### [Texte fourni]
Préface d’Annette Becker, Paris, Éditions du détour, 2020, 392p.
Dans son ouvrage L’Attente. Dans les camps de personnes déplacées juives, 1945-1952, Nathalie Cau se penche sur la vie culturelle et artistique d’une partie du She’erit Hapletah (terme hébreu désignant les survivants de la Shoah) se trouvant alors en Allemagne occupée par les Alliés. Ces rescapés sont soumis à toute une série de restrictions par les administrations d’occupation et leurs perspectives d’avenir sont floues. Retourner vivre en Europe de l’Est où leurs familles ont été décimées, leurs biens pillés et où l’antisémitisme continue à sévir n’est pour la grande majorité d’entre eux pas une option. En outre, les politiques d’accueil des pays d’immigration sont très restrictives et l’entrée en Palestine sous mandat britannique est encore régie par le Livre Blanc de 1939. L’attente avant le départ vers un ailleurs se fait dans des logements réquisitionnés ou dans des camps, prenant parfois la forme de kibboutz. Dès la libération, des camps – comparés par leurs habitants à des « salles d’attente » – ont en effet été mis en place par les Alliés à l’attention de l’ensemble des déplacés du fait de la guerre. Cette population reçoit le statut administratif de DP, Displaced Person. On compte parmi elle plus d’une vingtaine de nationalités. Que ce soit par le fruit d’une politique (en zone américaine)[1] ou celui d’un état de fait (en zone britannique)[2], les Juifs peuvent à partir de l’automne 1945 vivre isolés des autres étrangers. En septembre 1945, sur les près de 1,2 millions de DPs en Allemagne, on compte 22 580 Juifs[3]. Sont progressivement inclus parmi les DPs ceux qui ont quitté leur pays après mai 1945, tels les Juifs prenant la fuite suite aux pogromes à l’Est, notamment après celui de Kielce. Ainsi, en octobre 1946, les DPs juifs sont environ 138 000[4].
Les sujets de cet ouvrage sont multiples : les réfugiés juifs, l’après-guerre, le yiddish, les performances. Par « performance », Nathalie Cau entend le théâtre mais également les fêtes religieuses, les évènements politiques ou sportifs, les commémorations, ou « tout autre rassemblement qui poursuit le même mouvement de mise en présence et de formation d’une assemblée de regards et d’écoute réciproques, de définition de l’instant et de son surgissement » (p. 24). Comment ces performances ont-elles aidé les réfugiés juifs à dépasser l’angoisse de l’attente et à se reconstruire tant individuellement que collectivement ? Comment sont-elles devenues des espaces de renaissance du yiddish ou, également, de revendications sionistes ? Comment l’Allemagne, terre des ennemis d’hier, se retrouve-t-elle au centre de la dernière grande période de création théâtrale yiddish en Europe ? Ces questions traversent l’ouvrage de Nathalie Cau issu de sa thèse en Arts du spectacle. Pour y répondre, la chercheuse se concentre sur les DPs juifs vivant dans les camps des zones britannique et américaine d’Allemagne et s’appuie sur un important corpus photographique ainsi que sur des souvenirs de protagonistes, sur la presse, ou encore sur quelques archives issues de fonds d’organismes étant intervenus auprès de cette population.

### [Objectif 1]
D'après le texte, sur quelles sources Nathalie Cau s'appuie-t-elle ? Énumérez-les toutes.
Le texte et les entrées sont des documents indépendants l'un de l'autre.

### [Données fournies]

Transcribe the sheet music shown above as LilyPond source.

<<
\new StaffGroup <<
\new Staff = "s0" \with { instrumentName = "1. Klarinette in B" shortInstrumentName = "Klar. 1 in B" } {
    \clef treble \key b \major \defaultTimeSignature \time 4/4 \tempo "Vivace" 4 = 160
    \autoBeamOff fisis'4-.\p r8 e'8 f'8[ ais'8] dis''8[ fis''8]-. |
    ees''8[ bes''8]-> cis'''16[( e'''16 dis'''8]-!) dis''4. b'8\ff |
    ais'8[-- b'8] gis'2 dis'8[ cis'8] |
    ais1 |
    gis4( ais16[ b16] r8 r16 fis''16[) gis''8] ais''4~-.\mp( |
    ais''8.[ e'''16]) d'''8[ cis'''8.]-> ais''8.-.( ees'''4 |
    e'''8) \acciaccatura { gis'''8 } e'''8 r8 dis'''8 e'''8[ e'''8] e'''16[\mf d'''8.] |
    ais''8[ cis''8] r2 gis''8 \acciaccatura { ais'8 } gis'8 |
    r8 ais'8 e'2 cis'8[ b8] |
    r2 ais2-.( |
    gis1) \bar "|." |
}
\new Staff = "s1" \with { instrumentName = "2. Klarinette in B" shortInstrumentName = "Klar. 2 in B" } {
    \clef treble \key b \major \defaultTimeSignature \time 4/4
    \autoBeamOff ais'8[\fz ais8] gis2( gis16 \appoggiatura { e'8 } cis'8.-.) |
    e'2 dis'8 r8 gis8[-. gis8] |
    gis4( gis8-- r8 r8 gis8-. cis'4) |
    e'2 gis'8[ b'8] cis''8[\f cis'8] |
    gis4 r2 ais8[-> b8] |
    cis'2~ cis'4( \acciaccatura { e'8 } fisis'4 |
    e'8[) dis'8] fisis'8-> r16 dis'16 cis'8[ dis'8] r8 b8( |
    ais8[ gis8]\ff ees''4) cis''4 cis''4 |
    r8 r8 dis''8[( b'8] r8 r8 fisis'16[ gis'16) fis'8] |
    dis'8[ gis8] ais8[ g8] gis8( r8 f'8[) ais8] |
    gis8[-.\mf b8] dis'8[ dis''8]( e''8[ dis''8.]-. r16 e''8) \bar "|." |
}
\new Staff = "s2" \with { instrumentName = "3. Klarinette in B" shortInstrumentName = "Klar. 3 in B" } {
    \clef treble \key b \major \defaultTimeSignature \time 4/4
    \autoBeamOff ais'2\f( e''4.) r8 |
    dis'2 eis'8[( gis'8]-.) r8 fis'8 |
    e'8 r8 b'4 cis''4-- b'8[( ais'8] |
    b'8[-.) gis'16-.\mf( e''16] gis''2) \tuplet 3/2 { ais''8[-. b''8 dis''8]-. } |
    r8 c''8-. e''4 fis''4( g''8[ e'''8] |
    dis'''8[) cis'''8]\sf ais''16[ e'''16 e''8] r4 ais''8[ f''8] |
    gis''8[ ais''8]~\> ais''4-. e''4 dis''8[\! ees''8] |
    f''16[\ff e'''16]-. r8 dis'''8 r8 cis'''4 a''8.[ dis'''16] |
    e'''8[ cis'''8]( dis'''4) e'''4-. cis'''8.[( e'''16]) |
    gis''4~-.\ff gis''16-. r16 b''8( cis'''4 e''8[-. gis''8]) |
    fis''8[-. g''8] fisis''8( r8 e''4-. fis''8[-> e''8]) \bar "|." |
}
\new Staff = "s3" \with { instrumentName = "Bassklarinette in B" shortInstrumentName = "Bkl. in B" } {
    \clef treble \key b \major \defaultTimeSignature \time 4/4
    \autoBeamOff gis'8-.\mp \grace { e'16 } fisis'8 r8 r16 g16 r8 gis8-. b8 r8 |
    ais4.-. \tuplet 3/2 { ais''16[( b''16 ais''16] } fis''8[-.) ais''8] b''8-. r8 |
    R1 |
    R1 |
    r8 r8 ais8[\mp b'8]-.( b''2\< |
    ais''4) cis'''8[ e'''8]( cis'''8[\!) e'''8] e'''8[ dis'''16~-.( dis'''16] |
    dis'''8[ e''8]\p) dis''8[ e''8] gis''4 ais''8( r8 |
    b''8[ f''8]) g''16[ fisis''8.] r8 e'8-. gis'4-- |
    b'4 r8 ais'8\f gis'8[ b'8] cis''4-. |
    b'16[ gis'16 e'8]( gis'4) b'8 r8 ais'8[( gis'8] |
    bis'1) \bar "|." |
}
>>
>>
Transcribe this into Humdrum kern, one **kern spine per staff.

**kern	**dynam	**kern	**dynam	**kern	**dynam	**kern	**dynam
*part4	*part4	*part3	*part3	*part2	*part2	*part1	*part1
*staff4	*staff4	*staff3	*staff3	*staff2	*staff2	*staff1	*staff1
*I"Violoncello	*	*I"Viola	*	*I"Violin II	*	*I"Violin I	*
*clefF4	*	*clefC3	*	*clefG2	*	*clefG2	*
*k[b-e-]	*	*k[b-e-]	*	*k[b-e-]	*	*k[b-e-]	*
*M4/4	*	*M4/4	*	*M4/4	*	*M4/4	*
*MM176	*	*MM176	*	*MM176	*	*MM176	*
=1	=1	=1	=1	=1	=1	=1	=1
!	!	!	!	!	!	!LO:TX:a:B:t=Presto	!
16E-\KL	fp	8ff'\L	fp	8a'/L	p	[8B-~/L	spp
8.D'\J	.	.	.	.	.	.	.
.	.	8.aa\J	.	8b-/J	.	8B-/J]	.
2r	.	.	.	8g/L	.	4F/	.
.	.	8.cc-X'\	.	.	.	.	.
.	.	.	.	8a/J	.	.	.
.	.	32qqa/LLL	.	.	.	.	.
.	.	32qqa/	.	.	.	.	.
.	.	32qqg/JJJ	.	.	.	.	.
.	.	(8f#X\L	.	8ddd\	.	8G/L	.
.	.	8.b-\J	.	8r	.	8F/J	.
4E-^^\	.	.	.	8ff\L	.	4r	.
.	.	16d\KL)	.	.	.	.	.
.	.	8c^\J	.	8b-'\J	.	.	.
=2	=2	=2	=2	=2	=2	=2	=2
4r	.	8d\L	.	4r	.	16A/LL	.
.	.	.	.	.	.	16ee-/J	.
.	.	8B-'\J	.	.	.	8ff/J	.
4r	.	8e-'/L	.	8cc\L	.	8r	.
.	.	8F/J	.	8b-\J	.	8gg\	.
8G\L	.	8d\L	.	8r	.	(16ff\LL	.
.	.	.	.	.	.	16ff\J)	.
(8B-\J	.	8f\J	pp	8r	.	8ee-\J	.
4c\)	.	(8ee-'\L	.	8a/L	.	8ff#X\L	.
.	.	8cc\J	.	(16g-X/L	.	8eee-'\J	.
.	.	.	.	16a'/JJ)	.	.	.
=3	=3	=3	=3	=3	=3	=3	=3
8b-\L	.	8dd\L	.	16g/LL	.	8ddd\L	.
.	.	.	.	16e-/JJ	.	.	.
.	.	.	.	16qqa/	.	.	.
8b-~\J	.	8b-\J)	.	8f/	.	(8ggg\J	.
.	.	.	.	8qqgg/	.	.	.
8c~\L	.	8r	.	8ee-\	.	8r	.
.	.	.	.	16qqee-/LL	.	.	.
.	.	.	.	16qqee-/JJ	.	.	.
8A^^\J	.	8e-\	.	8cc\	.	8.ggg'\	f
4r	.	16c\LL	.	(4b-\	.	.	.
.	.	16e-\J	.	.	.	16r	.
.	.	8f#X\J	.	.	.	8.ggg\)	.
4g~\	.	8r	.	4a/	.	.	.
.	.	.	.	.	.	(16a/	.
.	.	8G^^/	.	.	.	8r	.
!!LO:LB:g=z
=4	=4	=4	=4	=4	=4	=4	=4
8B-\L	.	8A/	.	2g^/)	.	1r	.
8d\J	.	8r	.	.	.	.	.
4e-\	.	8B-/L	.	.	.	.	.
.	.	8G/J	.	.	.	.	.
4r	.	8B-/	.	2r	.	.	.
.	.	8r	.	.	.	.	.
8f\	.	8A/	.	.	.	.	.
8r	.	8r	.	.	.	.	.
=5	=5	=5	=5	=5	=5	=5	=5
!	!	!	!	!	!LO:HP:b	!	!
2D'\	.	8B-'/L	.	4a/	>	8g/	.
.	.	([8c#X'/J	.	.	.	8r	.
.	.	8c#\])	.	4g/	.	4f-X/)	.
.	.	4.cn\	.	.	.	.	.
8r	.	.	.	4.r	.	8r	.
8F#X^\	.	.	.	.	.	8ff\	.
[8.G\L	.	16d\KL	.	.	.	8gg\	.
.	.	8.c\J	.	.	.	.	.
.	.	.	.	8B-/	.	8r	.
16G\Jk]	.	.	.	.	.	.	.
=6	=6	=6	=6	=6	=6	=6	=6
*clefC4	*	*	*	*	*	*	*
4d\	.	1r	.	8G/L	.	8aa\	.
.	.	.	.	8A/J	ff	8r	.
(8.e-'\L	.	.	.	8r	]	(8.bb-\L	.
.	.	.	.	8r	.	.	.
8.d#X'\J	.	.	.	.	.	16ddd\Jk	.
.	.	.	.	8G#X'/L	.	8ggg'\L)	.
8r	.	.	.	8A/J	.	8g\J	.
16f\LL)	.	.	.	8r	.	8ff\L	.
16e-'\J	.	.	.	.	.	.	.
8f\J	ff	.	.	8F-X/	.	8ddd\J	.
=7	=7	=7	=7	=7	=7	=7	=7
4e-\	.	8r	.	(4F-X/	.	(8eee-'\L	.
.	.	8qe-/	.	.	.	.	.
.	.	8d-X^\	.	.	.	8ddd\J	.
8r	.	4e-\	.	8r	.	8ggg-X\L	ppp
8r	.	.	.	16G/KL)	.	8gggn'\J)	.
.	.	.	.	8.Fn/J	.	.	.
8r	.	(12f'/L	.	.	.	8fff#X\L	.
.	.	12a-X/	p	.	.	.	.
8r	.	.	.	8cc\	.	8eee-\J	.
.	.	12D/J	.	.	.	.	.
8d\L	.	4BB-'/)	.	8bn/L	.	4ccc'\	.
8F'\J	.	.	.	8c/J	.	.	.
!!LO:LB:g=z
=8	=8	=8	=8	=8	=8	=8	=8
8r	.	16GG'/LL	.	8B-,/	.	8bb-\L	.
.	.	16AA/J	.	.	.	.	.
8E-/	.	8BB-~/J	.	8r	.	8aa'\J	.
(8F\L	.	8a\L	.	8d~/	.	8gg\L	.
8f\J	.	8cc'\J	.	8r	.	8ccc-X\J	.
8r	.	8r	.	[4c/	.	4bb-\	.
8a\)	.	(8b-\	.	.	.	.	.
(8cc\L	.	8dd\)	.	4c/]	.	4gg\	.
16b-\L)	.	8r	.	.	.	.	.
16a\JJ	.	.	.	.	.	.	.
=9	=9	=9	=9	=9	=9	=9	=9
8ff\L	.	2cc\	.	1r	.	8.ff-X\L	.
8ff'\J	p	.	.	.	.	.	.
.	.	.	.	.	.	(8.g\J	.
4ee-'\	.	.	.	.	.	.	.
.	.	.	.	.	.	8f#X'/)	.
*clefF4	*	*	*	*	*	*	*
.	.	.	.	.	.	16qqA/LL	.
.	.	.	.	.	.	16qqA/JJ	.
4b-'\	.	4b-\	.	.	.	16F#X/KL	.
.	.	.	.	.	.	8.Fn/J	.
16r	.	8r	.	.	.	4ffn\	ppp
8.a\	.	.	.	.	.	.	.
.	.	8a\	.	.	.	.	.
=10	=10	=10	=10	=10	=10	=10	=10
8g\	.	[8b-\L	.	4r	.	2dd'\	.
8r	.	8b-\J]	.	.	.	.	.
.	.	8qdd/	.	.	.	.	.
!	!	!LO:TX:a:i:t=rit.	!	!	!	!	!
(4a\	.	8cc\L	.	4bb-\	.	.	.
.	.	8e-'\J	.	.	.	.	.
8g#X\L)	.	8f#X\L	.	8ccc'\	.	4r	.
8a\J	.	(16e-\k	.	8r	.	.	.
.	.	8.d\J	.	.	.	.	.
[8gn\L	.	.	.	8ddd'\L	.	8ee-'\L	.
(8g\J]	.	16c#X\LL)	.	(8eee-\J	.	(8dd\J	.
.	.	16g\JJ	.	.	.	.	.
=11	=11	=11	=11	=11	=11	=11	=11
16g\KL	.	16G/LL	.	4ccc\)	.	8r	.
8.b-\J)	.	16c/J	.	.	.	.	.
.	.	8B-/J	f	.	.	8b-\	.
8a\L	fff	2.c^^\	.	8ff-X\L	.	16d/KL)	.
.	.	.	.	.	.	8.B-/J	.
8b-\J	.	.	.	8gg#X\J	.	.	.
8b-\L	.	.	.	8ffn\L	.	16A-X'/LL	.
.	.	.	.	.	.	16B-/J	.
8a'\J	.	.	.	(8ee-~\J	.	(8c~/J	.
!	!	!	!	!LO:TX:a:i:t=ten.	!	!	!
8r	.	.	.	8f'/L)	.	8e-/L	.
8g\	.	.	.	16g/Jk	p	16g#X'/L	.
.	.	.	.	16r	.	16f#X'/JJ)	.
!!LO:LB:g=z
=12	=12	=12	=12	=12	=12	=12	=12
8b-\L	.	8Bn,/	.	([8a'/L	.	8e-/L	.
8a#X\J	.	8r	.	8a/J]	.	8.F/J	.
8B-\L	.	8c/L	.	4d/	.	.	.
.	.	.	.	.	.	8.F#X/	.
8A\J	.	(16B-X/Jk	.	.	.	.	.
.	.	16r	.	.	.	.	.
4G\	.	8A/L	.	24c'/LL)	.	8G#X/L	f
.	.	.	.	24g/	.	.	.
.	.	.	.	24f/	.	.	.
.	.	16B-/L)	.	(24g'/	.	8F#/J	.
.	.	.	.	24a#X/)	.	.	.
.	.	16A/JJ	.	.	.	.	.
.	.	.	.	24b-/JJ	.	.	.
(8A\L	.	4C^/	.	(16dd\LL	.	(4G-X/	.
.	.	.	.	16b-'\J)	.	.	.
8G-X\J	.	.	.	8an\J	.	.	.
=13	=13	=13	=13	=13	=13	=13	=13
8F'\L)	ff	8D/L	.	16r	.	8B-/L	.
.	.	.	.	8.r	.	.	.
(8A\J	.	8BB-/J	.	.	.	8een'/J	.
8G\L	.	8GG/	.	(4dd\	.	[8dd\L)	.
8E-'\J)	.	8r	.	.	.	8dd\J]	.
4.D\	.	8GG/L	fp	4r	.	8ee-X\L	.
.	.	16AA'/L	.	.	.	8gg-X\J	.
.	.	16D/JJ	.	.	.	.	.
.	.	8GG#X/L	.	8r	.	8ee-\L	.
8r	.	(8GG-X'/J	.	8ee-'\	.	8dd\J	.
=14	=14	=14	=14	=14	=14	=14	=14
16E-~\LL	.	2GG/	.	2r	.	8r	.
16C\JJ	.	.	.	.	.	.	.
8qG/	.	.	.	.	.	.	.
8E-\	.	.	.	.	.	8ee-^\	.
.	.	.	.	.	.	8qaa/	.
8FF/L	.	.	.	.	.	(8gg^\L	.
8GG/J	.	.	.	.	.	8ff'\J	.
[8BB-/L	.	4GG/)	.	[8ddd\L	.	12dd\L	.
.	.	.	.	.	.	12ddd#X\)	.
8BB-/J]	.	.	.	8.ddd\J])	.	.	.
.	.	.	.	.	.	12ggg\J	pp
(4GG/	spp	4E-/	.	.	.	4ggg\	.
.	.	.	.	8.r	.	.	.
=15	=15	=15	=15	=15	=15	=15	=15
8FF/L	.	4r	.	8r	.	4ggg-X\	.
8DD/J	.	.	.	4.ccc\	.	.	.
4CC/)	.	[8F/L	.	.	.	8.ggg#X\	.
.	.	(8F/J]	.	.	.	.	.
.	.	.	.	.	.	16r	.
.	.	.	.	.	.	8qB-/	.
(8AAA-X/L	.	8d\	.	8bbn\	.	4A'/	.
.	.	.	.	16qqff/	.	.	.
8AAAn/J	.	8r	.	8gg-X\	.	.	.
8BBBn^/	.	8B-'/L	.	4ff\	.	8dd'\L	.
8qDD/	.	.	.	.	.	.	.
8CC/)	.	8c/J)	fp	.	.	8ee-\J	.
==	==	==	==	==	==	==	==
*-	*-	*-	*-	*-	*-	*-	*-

### [Objectif 2]
Relevez chaque ligne des entrées qui contient le mot « Transcribe », en tenant compte de la casse.

### [Réponse correcte 1]
- un important corpus photographique
- des souvenirs de protagonistes
- la presse
- quelques archives issues de fonds d'organismes étant intervenus auprès de cette population

### [Réponse correcte 2]
Transcribe the sheet music shown above as LilyPond source.
Transcribe this into Humdrum kern, one **kern spine per staff.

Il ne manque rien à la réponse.